Teks:
Hujan Asam
Oleh : Gayatri Wahyu Andini (@P13-GAYATRI)
Abstrak
Hujan asam memiliki pH dibawah 5, yang dimana memiliki efek
buruk bagi lingkungan, tanaman, manusia, dan hewan. Penyebab nya adalah
kegiatan industri, kendaraan bermotor, dan sebagainya. Dijelaskan bahwa gas
sulfur dioksida dan nitrogen oksida yang bereaksi dengan air membentuk asam
sulfat dan asam nitrat.

Tugas Anda:
Tolong lanjutkan teks tentang hujan asam di atas, dimulai setelah kalimat terakhirnya. Data ini diambil dari sumber yang berbeda.

Isi Data:
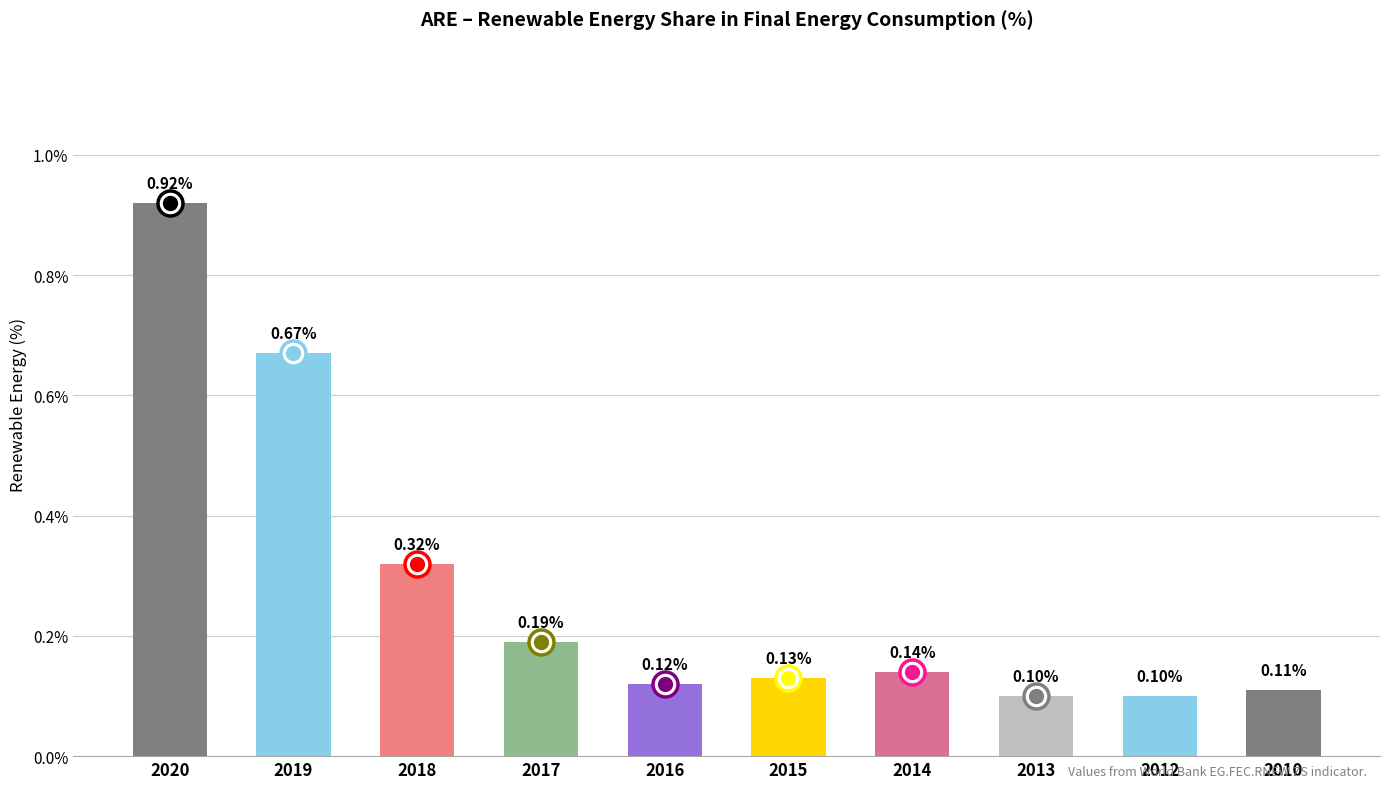

The chart shows a value of 0.0 at 2012. True or false?

False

Kolom Jawaban:
Kata Kunci :
hujan asam, pH, molekul, penyebab, dampak
I. Pendahuluan
Negara tropis seperti Indonesia memiliki dua musim, yaitu musim
kemarau dan musim
penghujan. Musim kemarau biasa terjadi pada April hingga September dan
musim hujan terjadi pada Oktober hingga Maret. Saat musim hujan tiba, hujan dapat
turun setiap saat. Hujan merupakan salah satu dari Siklus hidrologi yang
merupakan suatu siklus perputaran air dari bumi ke atmosfer dan kembali lagi ke
bumi dan berlangsung secara terus menerus. Hujan merupakan salah satu fenomena
atau peristiwa alam yang terajdi di bumi.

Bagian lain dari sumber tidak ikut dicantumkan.